Last Monday, California Democrats Sen. Dianne Feinstein and Rep. Brad Sherman introduced the “Kobe and Gianna Bryant Helicopter Safety Act” that would mandate the installation of helicopter terrain awareness and warning systems (HTAWS) and flight recorders in all helicopters capable of carrying more than six passengers. The bill is named after the late basketball legend and his daughter, who, along with seven others, died in a high-profile crash of a Sikorsky S-76B north of Los Angeles last January.

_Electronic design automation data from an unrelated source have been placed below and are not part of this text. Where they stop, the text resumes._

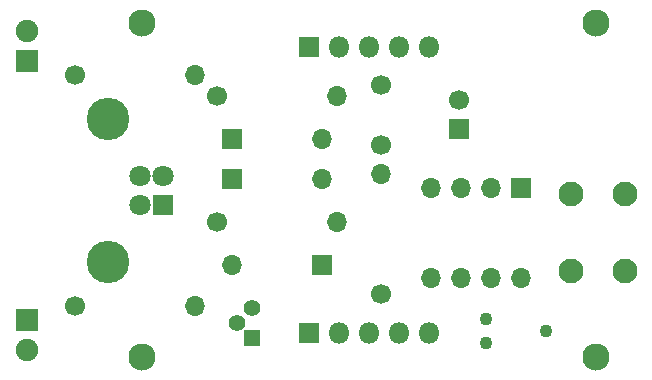
<source format=gbr>
G04 #@! TF.GenerationSoftware,KiCad,Pcbnew,(5.0.0)*
G04 #@! TF.CreationDate,2018-09-10T18:50:31-05:00*
G04 #@! TF.ProjectId,mini-attinyuino,6D696E692D617474696E7975696E6F2E,1.0*
G04 #@! TF.SameCoordinates,Original*
G04 #@! TF.FileFunction,Soldermask,Bot*
G04 #@! TF.FilePolarity,Negative*
%FSLAX46Y46*%
G04 Gerber Fmt 4.6, Leading zero omitted, Abs format (unit mm)*
G04 Created by KiCad (PCBNEW (5.0.0)) date 09/10/18 18:50:31*
%MOMM*%
%LPD*%
G01*
G04 APERTURE LIST*
%ADD10R,1.800000X1.800000*%
%ADD11O,1.800000X1.800000*%
%ADD12R,1.700000X1.700000*%
%ADD13C,1.700000*%
%ADD14R,1.900000X1.900000*%
%ADD15C,1.900000*%
%ADD16O,1.700000X1.700000*%
%ADD17C,1.800000*%
%ADD18C,3.600000*%
%ADD19C,2.300000*%
%ADD20C,1.090600*%
%ADD21C,2.100000*%
%ADD22C,1.400000*%
%ADD23R,1.400000X1.400000*%
G04 APERTURE END LIST*
D10*
G04 #@! TO.C,J1*
X120514000Y-111023000D03*
D11*
X123054000Y-111023000D03*
X125594000Y-111023000D03*
X128134000Y-111023000D03*
X130674000Y-111023000D03*
G04 #@! TD*
D12*
G04 #@! TO.C,C1*
X133215000Y-93753800D03*
D13*
X133215000Y-91253800D03*
G04 #@! TD*
G04 #@! TO.C,C2*
X126591000Y-95048700D03*
X126591000Y-90048700D03*
G04 #@! TD*
D14*
G04 #@! TO.C,D1*
X96631800Y-109913000D03*
D15*
X96631800Y-112453000D03*
G04 #@! TD*
D12*
G04 #@! TO.C,D2*
X121623000Y-105256000D03*
D16*
X114003000Y-105256000D03*
G04 #@! TD*
D15*
G04 #@! TO.C,D3*
X96631800Y-85410500D03*
D14*
X96631800Y-87950500D03*
G04 #@! TD*
D12*
G04 #@! TO.C,D4*
X114003000Y-94592300D03*
D16*
X121623000Y-94592300D03*
G04 #@! TD*
G04 #@! TO.C,D5*
X121623000Y-97980300D03*
D12*
X114003000Y-97980300D03*
G04 #@! TD*
D11*
G04 #@! TO.C,J2*
X130674000Y-86766400D03*
X128134000Y-86766400D03*
X125594000Y-86766400D03*
X123054000Y-86766400D03*
D10*
X120514000Y-86766400D03*
G04 #@! TD*
G04 #@! TO.C,J3*
X108204000Y-100182000D03*
D17*
X108204000Y-97682000D03*
X106204000Y-97682000D03*
X106204000Y-100182000D03*
D18*
X103494000Y-104952000D03*
X103494000Y-92912000D03*
G04 #@! TD*
D19*
G04 #@! TO.C,MH1*
X144798000Y-113068000D03*
G04 #@! TD*
G04 #@! TO.C,MH2*
X144798000Y-84744600D03*
G04 #@! TD*
G04 #@! TO.C,MH3*
X106380000Y-113068000D03*
G04 #@! TD*
G04 #@! TO.C,MH4*
X106380000Y-84744600D03*
G04 #@! TD*
D20*
G04 #@! TO.C,P1*
X135537000Y-111839000D03*
X135537000Y-109807000D03*
X140617000Y-110823000D03*
G04 #@! TD*
D13*
G04 #@! TO.C,R1*
X100752000Y-108735000D03*
D16*
X110912000Y-108735000D03*
G04 #@! TD*
D13*
G04 #@! TO.C,R2*
X100752000Y-89179400D03*
D16*
X110912000Y-89179400D03*
G04 #@! TD*
D13*
G04 #@! TO.C,R3*
X112733000Y-101618000D03*
D16*
X122893000Y-101618000D03*
G04 #@! TD*
G04 #@! TO.C,R4*
X126591000Y-97581000D03*
D13*
X126591000Y-107741000D03*
G04 #@! TD*
D16*
G04 #@! TO.C,R5*
X122893000Y-90954400D03*
D13*
X112733000Y-90954400D03*
G04 #@! TD*
D21*
G04 #@! TO.C,SW1*
X142744000Y-99236600D03*
X147244000Y-99236600D03*
X142744000Y-105736600D03*
X147244000Y-105736600D03*
G04 #@! TD*
D22*
G04 #@! TO.C,U1*
X114428000Y-110124000D03*
X115698000Y-108854000D03*
D23*
X115698000Y-111394000D03*
G04 #@! TD*
D12*
G04 #@! TO.C,U2*
X138467000Y-98686600D03*
D16*
X130847000Y-106306600D03*
X135927000Y-98686600D03*
X133387000Y-106306600D03*
X133387000Y-98686600D03*
X135927000Y-106306600D03*
X130847000Y-98686600D03*
X138467000Y-106306600D03*
G04 #@! TD*
M02*

</source>
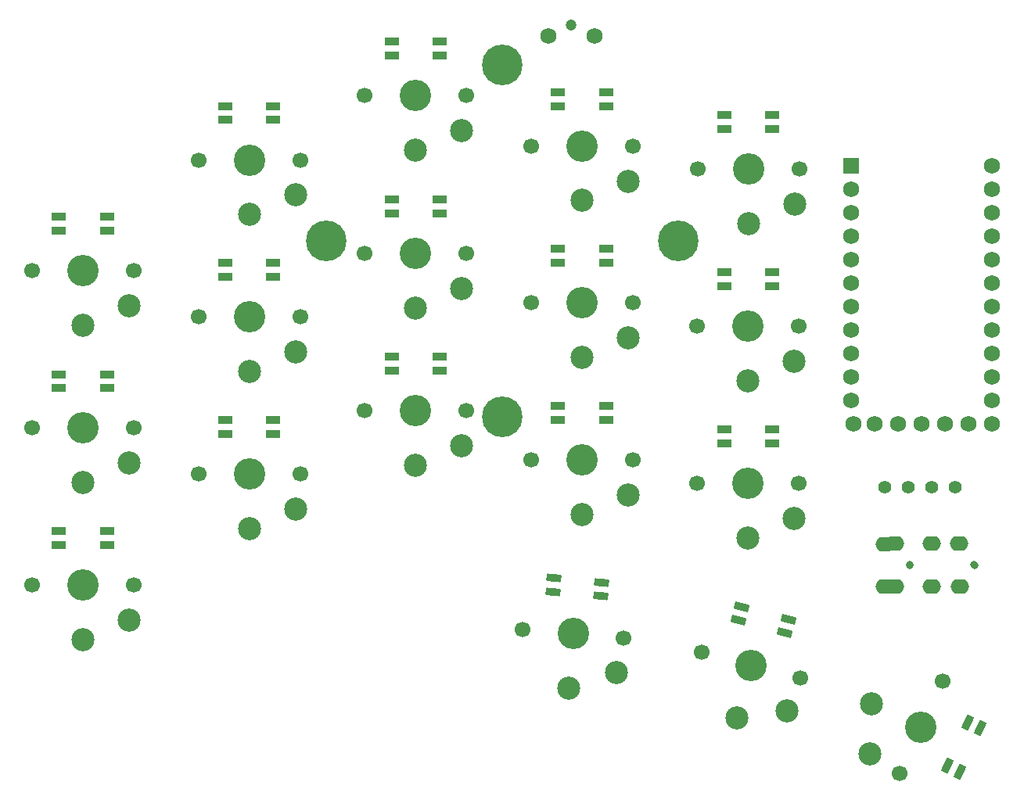
<source format=gbr>
%TF.GenerationSoftware,KiCad,Pcbnew,(6.0.0)*%
%TF.CreationDate,2022-06-16T08:24:19-07:00*%
%TF.ProjectId,half-swept,68616c66-2d73-4776-9570-742e6b696361,rev?*%
%TF.SameCoordinates,Original*%
%TF.FileFunction,Soldermask,Top*%
%TF.FilePolarity,Negative*%
%FSLAX46Y46*%
G04 Gerber Fmt 4.6, Leading zero omitted, Abs format (unit mm)*
G04 Created by KiCad (PCBNEW (6.0.0)) date 2022-06-16 08:24:19*
%MOMM*%
%LPD*%
G01*
G04 APERTURE LIST*
G04 Aperture macros list*
%AMRoundRect*
0 Rectangle with rounded corners*
0 $1 Rounding radius*
0 $2 $3 $4 $5 $6 $7 $8 $9 X,Y pos of 4 corners*
0 Add a 4 corners polygon primitive as box body*
4,1,4,$2,$3,$4,$5,$6,$7,$8,$9,$2,$3,0*
0 Add four circle primitives for the rounded corners*
1,1,$1+$1,$2,$3*
1,1,$1+$1,$4,$5*
1,1,$1+$1,$6,$7*
1,1,$1+$1,$8,$9*
0 Add four rect primitives between the rounded corners*
20,1,$1+$1,$2,$3,$4,$5,0*
20,1,$1+$1,$4,$5,$6,$7,0*
20,1,$1+$1,$6,$7,$8,$9,0*
20,1,$1+$1,$8,$9,$2,$3,0*%
G04 Aperture macros list end*
%ADD10O,2.000000X1.600000*%
%ADD11C,0.800000*%
%ADD12C,1.750000*%
%ADD13C,1.200000*%
%ADD14C,2.500000*%
%ADD15C,1.700000*%
%ADD16C,3.400000*%
%ADD17C,4.400000*%
%ADD18C,1.752600*%
%ADD19R,1.752600X1.752600*%
%ADD20RoundRect,0.082000X-0.718000X0.328000X-0.718000X-0.328000X0.718000X-0.328000X0.718000X0.328000X0*%
%ADD21RoundRect,0.082000X-0.686681X0.389330X-0.743855X-0.264174X0.686681X-0.389330X0.743855X0.264174X0*%
%ADD22C,1.397000*%
%ADD23RoundRect,0.082000X-0.608642X0.502656X-0.778427X-0.130992X0.608642X-0.502656X0.778427X0.130992X0*%
%ADD24RoundRect,0.082000X0.600709X0.512110X0.006171X0.789348X-0.600709X-0.512110X-0.006171X-0.789348X0*%
G04 APERTURE END LIST*
D10*
%TO.C,J2*%
X117231735Y-75283182D03*
X114231735Y-75283182D03*
X110231735Y-75283182D03*
X109131735Y-70683182D03*
D11*
X118831735Y-72983182D03*
X111831735Y-72983182D03*
%TD*%
D12*
%TO.C,RSW1*%
X77688733Y-15675683D03*
X72688733Y-15675683D03*
D13*
X75188733Y-14465683D03*
%TD*%
D14*
%TO.C,SW2*%
X27363734Y-44913183D03*
X22363734Y-47013183D03*
D15*
X27863734Y-41113183D03*
D16*
X22363734Y-41113183D03*
D15*
X16863734Y-41113183D03*
%TD*%
D14*
%TO.C,SW3*%
X45363734Y-32913183D03*
X40363734Y-35013183D03*
D15*
X34863734Y-29113183D03*
X45863734Y-29113183D03*
D16*
X40363734Y-29113183D03*
%TD*%
D14*
%TO.C,SW4*%
X63363733Y-25913183D03*
X58363733Y-28013183D03*
D16*
X58363733Y-22113183D03*
D15*
X52863733Y-22113183D03*
X63863733Y-22113183D03*
%TD*%
D14*
%TO.C,SW5*%
X81363734Y-31413183D03*
X76363734Y-33513183D03*
D16*
X76363734Y-27613183D03*
D15*
X81863734Y-27613183D03*
X70863734Y-27613183D03*
%TD*%
D14*
%TO.C,SW6*%
X99363733Y-33913183D03*
X94363733Y-36013183D03*
D15*
X88863733Y-30113183D03*
X99863733Y-30113183D03*
D16*
X94363733Y-30113183D03*
%TD*%
D14*
%TO.C,SW8*%
X27363734Y-61913183D03*
X22363734Y-64013183D03*
D16*
X22363734Y-58113183D03*
D15*
X27863734Y-58113183D03*
X16863734Y-58113183D03*
%TD*%
D14*
%TO.C,SW9*%
X45363734Y-49887183D03*
X40363734Y-51987183D03*
D16*
X40363734Y-46087183D03*
D15*
X34863734Y-46087183D03*
X45863734Y-46087183D03*
%TD*%
D14*
%TO.C,SW10*%
X63363734Y-43029183D03*
X58363734Y-45129183D03*
D15*
X52863734Y-39229183D03*
D16*
X58363734Y-39229183D03*
D15*
X63863734Y-39229183D03*
%TD*%
D14*
%TO.C,SW11*%
X81363734Y-48363184D03*
X76363734Y-50463184D03*
D15*
X70863734Y-44563184D03*
D16*
X76363734Y-44563184D03*
D15*
X81863734Y-44563184D03*
%TD*%
D14*
%TO.C,SW12*%
X99343732Y-50903183D03*
X94343732Y-53003183D03*
D15*
X88843732Y-47103183D03*
D16*
X94343732Y-47103183D03*
D15*
X99843732Y-47103183D03*
%TD*%
D14*
%TO.C,SW14*%
X27363734Y-78913183D03*
X22363734Y-81013183D03*
D15*
X16863734Y-75113183D03*
X27863734Y-75113183D03*
D16*
X22363734Y-75113183D03*
%TD*%
D14*
%TO.C,SW15*%
X45363734Y-66905182D03*
X40363734Y-69005182D03*
D15*
X45863734Y-63105182D03*
X34863734Y-63105182D03*
D16*
X40363734Y-63105182D03*
%TD*%
D14*
%TO.C,SW16*%
X63363732Y-60047182D03*
X58363732Y-62147182D03*
D15*
X63863732Y-56247182D03*
X52863732Y-56247182D03*
D16*
X58363732Y-56247182D03*
%TD*%
D14*
%TO.C,SW17*%
X81363734Y-65381184D03*
X76363734Y-67481184D03*
D15*
X81863734Y-61581184D03*
X70863734Y-61581184D03*
D16*
X76363734Y-61581184D03*
%TD*%
D14*
%TO.C,SW18*%
X99343734Y-67921183D03*
X94343734Y-70021183D03*
D16*
X94343734Y-64121183D03*
D15*
X88843734Y-64121183D03*
X99843734Y-64121183D03*
%TD*%
D14*
%TO.C,SW20*%
X107506674Y-93438772D03*
X107716519Y-88019734D03*
D15*
X110739335Y-95497875D03*
X115388135Y-85528489D03*
D16*
X113063735Y-90513182D03*
%TD*%
D14*
%TO.C,SW21*%
X98509850Y-88777795D03*
X93136701Y-89512144D03*
D15*
X99976325Y-85236687D03*
D16*
X94663733Y-83813182D03*
D15*
X89351141Y-82389677D03*
%TD*%
D17*
%TO.C,REF\u002A\u002A*%
X67696985Y-18827839D03*
X86746985Y-37877839D03*
X48646985Y-37877839D03*
X67696985Y-56927839D03*
%TD*%
D18*
%TO.C,U2*%
X118193733Y-57719933D03*
X115653733Y-57719933D03*
X113113733Y-57719933D03*
X110573733Y-57719933D03*
X108033733Y-57719933D03*
X120733733Y-29779933D03*
X120733733Y-32319933D03*
X120733733Y-34859933D03*
X120733733Y-37399933D03*
X120733733Y-39939933D03*
X120733733Y-42479933D03*
X120733733Y-45019933D03*
X120733733Y-47559933D03*
X120733733Y-50099933D03*
X120733733Y-52639933D03*
X120733733Y-55179933D03*
X120733733Y-57719933D03*
X105722333Y-57719933D03*
X105493733Y-55179933D03*
X105493733Y-52639933D03*
X105493733Y-50099933D03*
X105493733Y-47559933D03*
X105493733Y-45019933D03*
X105493733Y-42479933D03*
X105493733Y-39939933D03*
X105493733Y-37399933D03*
X105493733Y-34859933D03*
X105493733Y-32319933D03*
D19*
X105493733Y-29779933D03*
%TD*%
D14*
%TO.C,SW1*%
X80063515Y-84634500D03*
X74899514Y-86290730D03*
D16*
X75413733Y-80413181D03*
D15*
X80892804Y-80892538D03*
X69934662Y-79933824D03*
%TD*%
D20*
%TO.C,D34*%
X37763734Y-23283183D03*
X37763734Y-24783183D03*
X42963734Y-24783183D03*
X42963734Y-23283183D03*
%TD*%
%TO.C,D26*%
X55763732Y-50417182D03*
X55763732Y-51917182D03*
X60963732Y-51917182D03*
X60963732Y-50417182D03*
%TD*%
%TO.C,D31*%
X37763734Y-40257183D03*
X37763734Y-41757183D03*
X42963734Y-41757183D03*
X42963734Y-40257183D03*
%TD*%
%TO.C,D28*%
X37763734Y-57275182D03*
X37763734Y-58775182D03*
X42963734Y-58775182D03*
X42963734Y-57275182D03*
%TD*%
%TO.C,D32*%
X73763734Y-38733184D03*
X73763734Y-40233184D03*
X78963734Y-40233184D03*
X78963734Y-38733184D03*
%TD*%
%TO.C,D21*%
X91763733Y-24283183D03*
X91763733Y-25783183D03*
X96963733Y-25783183D03*
X96963733Y-24283183D03*
%TD*%
%TO.C,D19*%
X19763734Y-35283183D03*
X19763734Y-36783183D03*
X24963734Y-36783183D03*
X24963734Y-35283183D03*
%TD*%
%TO.C,D23*%
X55763734Y-33399183D03*
X55763734Y-34899183D03*
X60963734Y-34899183D03*
X60963734Y-33399183D03*
%TD*%
%TO.C,D22*%
X19763733Y-52333183D03*
X19763733Y-53833183D03*
X24963733Y-53833183D03*
X24963733Y-52333183D03*
%TD*%
%TO.C,D35*%
X73763734Y-21783183D03*
X73763734Y-23283183D03*
X78963734Y-23283183D03*
X78963734Y-21783183D03*
%TD*%
%TO.C,D25*%
X19763734Y-69283183D03*
X19763734Y-70783183D03*
X24963734Y-70783183D03*
X24963734Y-69283183D03*
%TD*%
%TO.C,D24*%
X91743732Y-41273183D03*
X91743732Y-42773183D03*
X96943732Y-42773183D03*
X96943732Y-41273183D03*
%TD*%
D21*
%TO.C,D30*%
X73331745Y-74378761D03*
X73201011Y-75873053D03*
X78381224Y-76326263D03*
X78511957Y-74831971D03*
%TD*%
D20*
%TO.C,D29*%
X73763734Y-55751184D03*
X73763734Y-57251184D03*
X78963734Y-57251184D03*
X78963734Y-55751184D03*
%TD*%
D10*
%TO.C,J1*%
X117213734Y-70663184D03*
X114213734Y-70663184D03*
X110213734Y-70663184D03*
X109113734Y-75263184D03*
D11*
X111813734Y-72963184D03*
X118813734Y-72963184D03*
%TD*%
D22*
%TO.C,OL2*%
X109103733Y-64513182D03*
X111643733Y-64513182D03*
X114183733Y-64513182D03*
X116723733Y-64513182D03*
%TD*%
D23*
%TO.C,D33*%
X93661241Y-77508905D03*
X93273012Y-78957794D03*
X98295827Y-80303653D03*
X98684055Y-78854764D03*
%TD*%
D20*
%TO.C,D20*%
X55763733Y-16283183D03*
X55763733Y-17783183D03*
X60963733Y-17783183D03*
X60963733Y-16283183D03*
%TD*%
D24*
%TO.C,D36*%
X119446317Y-90620646D03*
X118086855Y-89986719D03*
X115889240Y-94699519D03*
X117248702Y-95333447D03*
%TD*%
D20*
%TO.C,D27*%
X91743734Y-58291183D03*
X91743734Y-59791183D03*
X96943734Y-59791183D03*
X96943734Y-58291183D03*
%TD*%
M02*

</source>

While the NTSB investigation is ongoing, flight track data from the aircraft suggests that the pilot suffered spatial disorientation after entering IMC and lost control of the helicopter. Nevertheless, Sherman proclaimed, "The Kobe Bryant and Gianna Bryant Helicopter Safety Act will finally direct the FAA to require these safety features for passenger helicopters to avoid tragedies like the one that claimed the life of Kobe Bryant, his daughter Gianna Bryant, and seven others.”


The bill also would mandate the installation of crash-resistant cockpit voice and flight data recorders in Part 29 helicopters, no matter if operated either privately under Part 91 or commercially under Part 135. Equipment would need to be installed within one to two years of related FAA rulemaking following enactment. 


Separately, Rep. Ed Case (D-Hawaii) has reintroduced his “Safe and Quiet Skies Act” that would effectively end most heli-tourism in the U.S. Case’s bill would allow states, localities, and tribes to impose stricter regulations on tour flights in their jurisdictions, to include time, route, and frequency; require that tour flights fly above the 1,500 feet agl and be no louder than 55 dBA over occupied areas; prohibit pilots from acting as tour narrators; and ban flights over military installations, national cemeteries, national wilderness areas, national parks, and national wildlife refuges.